** PASSAGE follows **

Dienstag, 30. September 2008

Sessions and, or Cookies

Rails 2.0 + uses a cookie on the client bowser to store session data. Sesion data is used to protect against misuse and data theft.

If the client browser has cookies disabled the application with throw an exception for any and all PUT, UPDATE and DESTROY requests.

To safeguard this you should diable any code that results in
PUT, UPDATE and DESTROY requests if cookies are disabled in the browser client.

Just add a protected method in the application controller.

helper_method :cookies_on?
protected

def cookies_on?
..request.cookies["_appname_session"].to_s.include?('_appname_session')
end


The "_appname_session" defalts to the name for your application and is defined in the app/config/environment.rb

config.action_controller.session = {
:session_key => '_appname_session',
:secret => 'xxxxxxxxxxxxxxxxxxxxxxxxxxxxxxxxxxxxxxxxxxxxxxx'
}


In your controllers and views you can now write:

<% if cookies_on? %>
# show the form with the submit button
<% else %>
# show the form without the submit button and display a message telling the user that this site protects the identiy of users with coded cookies and they cannot sumbit the form without cookies enabled in the browser.

** End of PASSAGE **
** DATA LISTING follows **

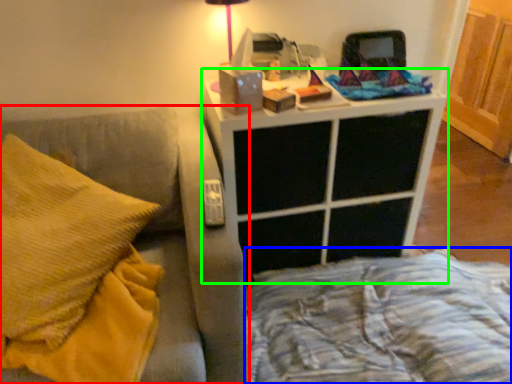
Question: Which object is the closest to the furniture (highlighted by a red box)? Choose among these: bed frame (highlighted by a blue box) or nightstand (highlighted by a green box).

Choices:
 (A) bed frame
 (B) nightstand

Answer: (B)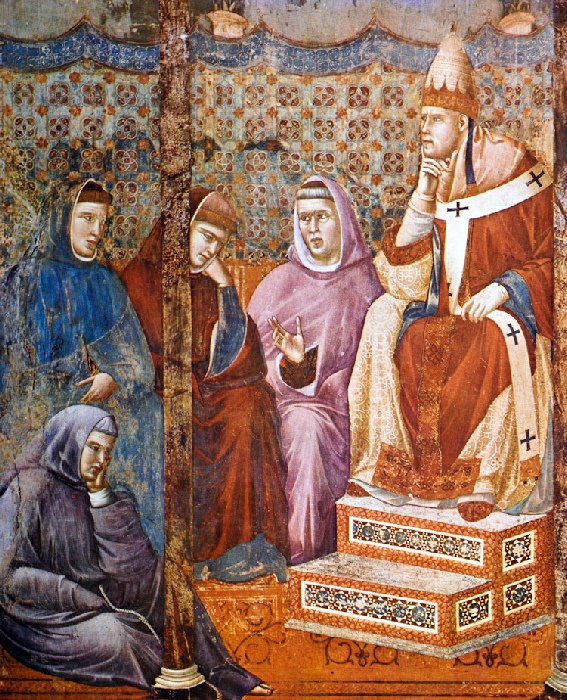
Locate an element on the screen. This screenshot has width=567, height=700. burgundy robe is located at coordinates (147, 297).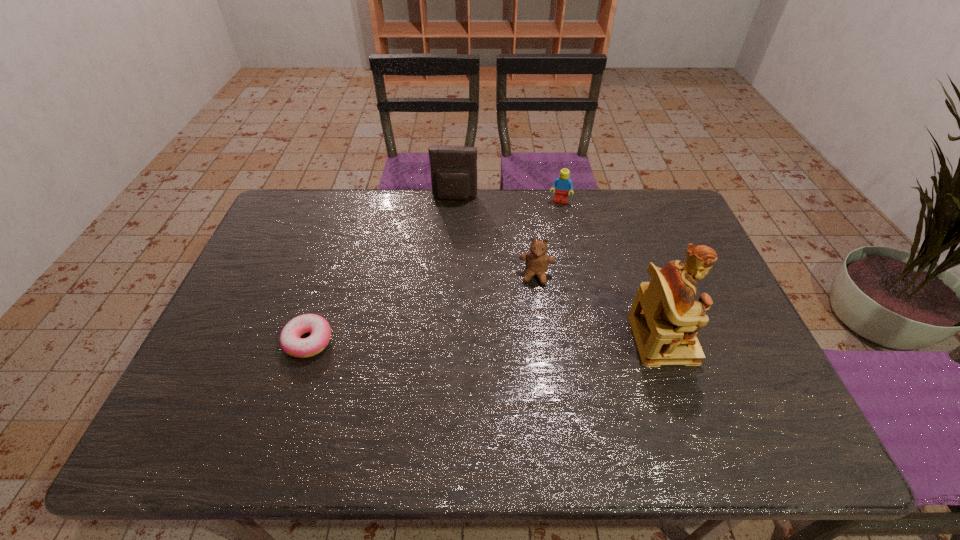
Where is `pouch at the far edge`? This screenshot has height=540, width=960. pouch at the far edge is located at coordinates (453, 168).

At what (x,y) coordinates should I click in order to perform the action: click on Lego located at the far edge. Please return your answer as a coordinate pair (x, y). The height and width of the screenshot is (540, 960). Looking at the image, I should click on (562, 184).

Locate an element on the screen. This screenshot has width=960, height=540. object that is at the right edge is located at coordinates (665, 318).

Where is `vacant region at the far edge of the desktop`? Image resolution: width=960 pixels, height=540 pixels. vacant region at the far edge of the desktop is located at coordinates (398, 217).

At what (x,y) coordinates should I click in order to perform the action: click on vacant point at the near edge. Please return your answer as a coordinate pair (x, y). Looking at the image, I should click on (316, 408).

Identify the location of vacant area at the left edge. This screenshot has width=960, height=540. (245, 273).

Where is `vacant space at the right edge of the desktop`? vacant space at the right edge of the desktop is located at coordinates (653, 238).

You are a GUI agent. You are given a task and a screenshot of the screen. Output one action in this format:
    pyautogui.click(x=<x>, y=<y>)
    Task: Click on the free region at the far left corner of the desktop
    The image size is (960, 540).
    Given the screenshot: What is the action you would take?
    pyautogui.click(x=316, y=227)

Image resolution: width=960 pixels, height=540 pixels. I want to click on free spot at the far right corner of the desktop, so click(x=631, y=191).

The height and width of the screenshot is (540, 960). Find the location of `free space between the Lego and the doughnut`. free space between the Lego and the doughnut is located at coordinates pyautogui.click(x=434, y=271).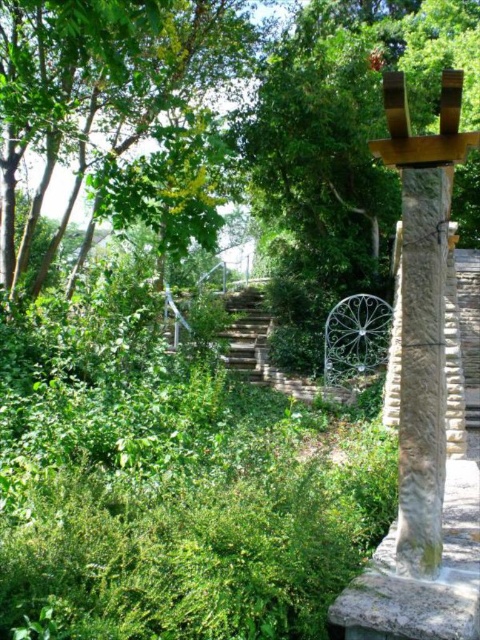
Question: Is green leafy tree at center closer to camera compared to smooth concrete stairs at center?

Choices:
 (A) no
 (B) yes

Answer: (A)

Question: Which object is closer to the camera taking this photo?

Choices:
 (A) smooth concrete stairs at center
 (B) gray stone pillar at right

Answer: (B)

Question: Does gray stone pillar at right come behind smooth concrete stairs at center?

Choices:
 (A) yes
 (B) no

Answer: (B)

Question: Which of the following is the closest to the observer?

Choices:
 (A) gray stone pillar at right
 (B) green leafy tree at center
 (C) smooth concrete stairs at center

Answer: (A)

Question: Where is green leafy tree at center located in relation to smooth concrete stairs at center in the image?

Choices:
 (A) right
 (B) left

Answer: (B)

Question: Which point is closer to the camera taking this photo?

Choices:
 (A) [x=414, y=550]
 (B) [x=388, y=170]
 (C) [x=474, y=330]

Answer: (A)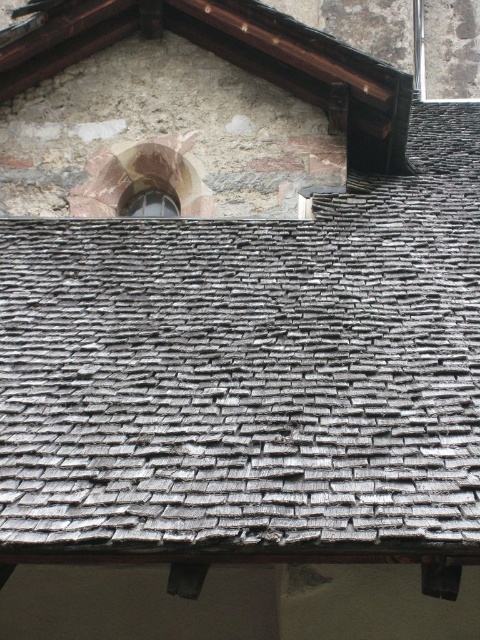
How far apart are weathered wood shingles at upper center and matte glass window at upper center?

The distance of weathered wood shingles at upper center from matte glass window at upper center is 22.61 feet.

Is point (238, 234) positioned in front of point (167, 195)?

Yes, it is.

The width and height of the screenshot is (480, 640). Find the location of `weathered wood shingles at upper center`. weathered wood shingles at upper center is located at coordinates pos(252,372).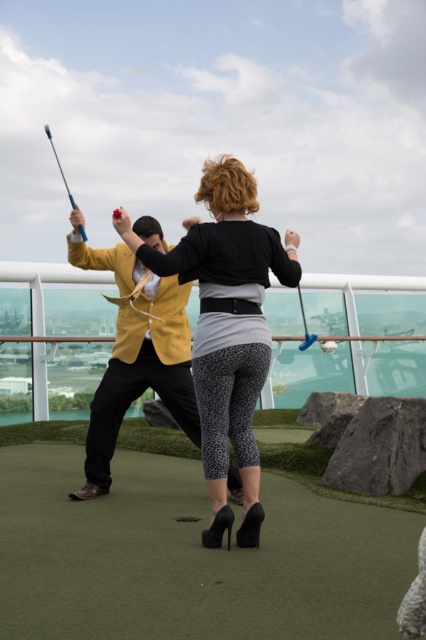
Question: Which object is positioned farthest from the black textured leggings at center?

Choices:
 (A) yellow fabric jacket at left
 (B) blue plastic fishing pole at upper left

Answer: (B)

Question: Is green artificial turf at center smaller than black textured leggings at center?

Choices:
 (A) yes
 (B) no

Answer: (A)

Question: Which is nearer to the yellow fabric jacket at left?

Choices:
 (A) blue plastic fishing pole at upper left
 (B) black textured leggings at center
 (C) green artificial turf at center

Answer: (B)

Question: Is green artificial turf at center in front of black textured leggings at center?

Choices:
 (A) yes
 (B) no

Answer: (B)

Question: Can you confirm if green artificial turf at center is positioned to the right of blue plastic fishing pole at upper left?

Choices:
 (A) no
 (B) yes

Answer: (B)

Question: Among these objects, which one is nearest to the camera?

Choices:
 (A) blue plastic fishing pole at upper left
 (B) black textured leggings at center
 (C) green artificial turf at center

Answer: (B)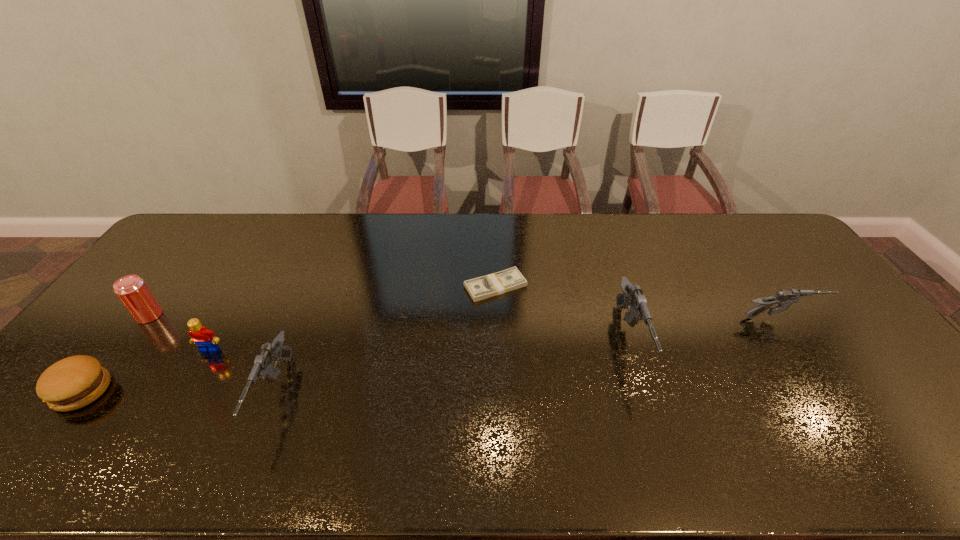
Image resolution: width=960 pixels, height=540 pixels. Find the location of `vacant space located at the barrel of the second object from right to left`. vacant space located at the barrel of the second object from right to left is located at coordinates (655, 418).

The width and height of the screenshot is (960, 540). Find the location of `vacant space located on the back of the third object from right to left`. vacant space located on the back of the third object from right to left is located at coordinates (493, 226).

Locate an element on the screen. Image resolution: width=960 pixels, height=540 pixels. free space located 0.110m on the front-facing side of the fifth object from right to left is located at coordinates (188, 389).

The height and width of the screenshot is (540, 960). I want to click on free space located 0.080m on the left of the beer can, so click(x=110, y=315).

At what (x,y) coordinates should I click in order to perform the action: click on free space located 0.370m on the back of the second shortest object. Please return your answer as a coordinate pair (x, y). The image size is (960, 540). Looking at the image, I should click on (172, 276).

Find the location of a particular element. This screenshot has height=540, width=960. gun present at the near edge is located at coordinates (263, 369).

The height and width of the screenshot is (540, 960). In order to click on hamburger positioned at the near edge in this screenshot , I will do `click(74, 382)`.

Locate an element on the screen. Image resolution: width=960 pixels, height=540 pixels. beer can at the left edge is located at coordinates (132, 291).

In order to click on hamburger that is at the left edge in this screenshot , I will do `click(74, 382)`.

You are a GUI agent. You are given a task and a screenshot of the screen. Output one action in this format:
    pyautogui.click(x=<x>, y=<y>)
    Task: Click on the object situated at the right edge
    
    Given the screenshot: What is the action you would take?
    pyautogui.click(x=784, y=298)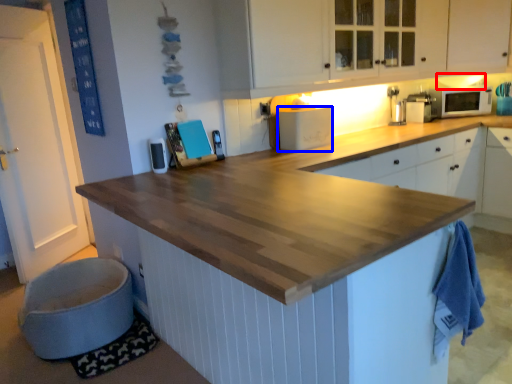
Question: Which object appears closest to the camera in this image, exhaust hood (highlighted by a red box) or appliance (highlighted by a blue box)?

Choices:
 (A) exhaust hood
 (B) appliance

Answer: (B)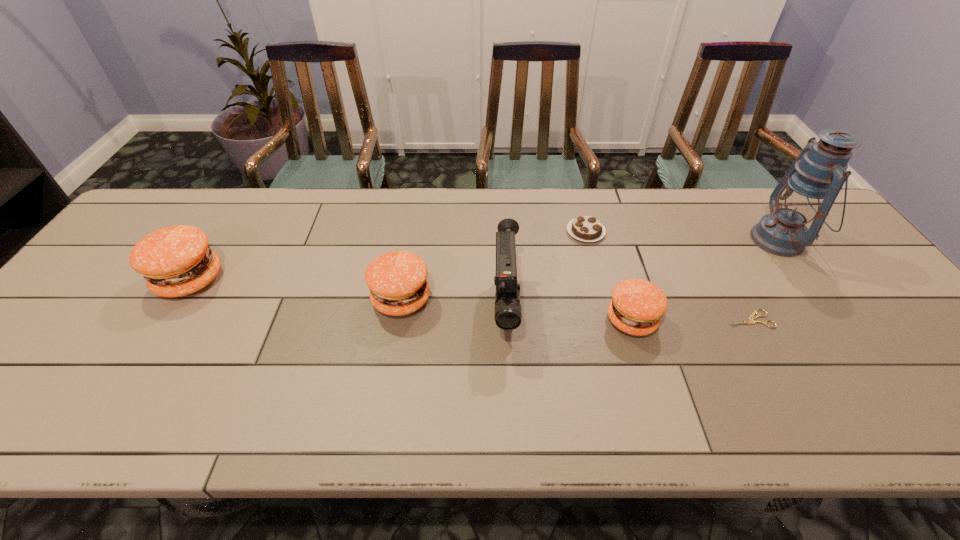
Identify the location of the leftmost object. This screenshot has height=540, width=960. (176, 261).

The height and width of the screenshot is (540, 960). Identify the location of the sixth object from right to left. (397, 280).

Locate an element on the screen. This screenshot has height=540, width=960. the fourth shortest object is located at coordinates (397, 280).

This screenshot has height=540, width=960. I want to click on the shortest patty, so 637,305.

You are a GUI agent. You are given a task and a screenshot of the screen. Output one action in this format:
    pyautogui.click(x=<x>, y=<y>)
    Task: Click on the fifth tallest object
    The width and height of the screenshot is (960, 540).
    Given the screenshot: What is the action you would take?
    pyautogui.click(x=637, y=305)

Find the location of a particular element. The width and height of the screenshot is (960, 540). the sixth tallest object is located at coordinates (584, 228).

I want to click on lantern, so click(808, 190).

What are the coordinates of `the rightmost object` in the screenshot? It's located at (808, 190).

Where is `shears`? shears is located at coordinates (751, 321).

You are a GUI agent. You are given a task and a screenshot of the screen. Output one action in this format:
    pyautogui.click(x=<x>, y=<y>)
    Task: Click on the shortest object
    This screenshot has width=960, height=540.
    Given the screenshot: What is the action you would take?
    pyautogui.click(x=751, y=321)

** End of DATA LISTING **

Pick up the blog post on Rails sessions and cookies right after its last line and continue writing it, leaving the data aside.

• TASK RESULT:
<% end %>


As the session cookie won't be avilable until the user has loaded at least two pages of your application, until then your application will be in a state of "cookies disabled".

This is all a bit of a pain, especially in the light of mobile browsers, most of which do not support cookies. However in the light of data protection, there is a real need to come up with practices to deal with this. And rails does a great job - so lets not get pissed off with rails, but more with the twits that seem to think the web is some sort of data free for all.

BTW: Setting your own cookie is as easy as
cookies [:my_name_of_cookie]="hello this string will now be in a cookie in the users browser"

The next time the user views somthing you can read the cookie:
value=cookies[:my_name_of_cookie]
puts value ->
"hello this string will now be in a cookie in the users browser"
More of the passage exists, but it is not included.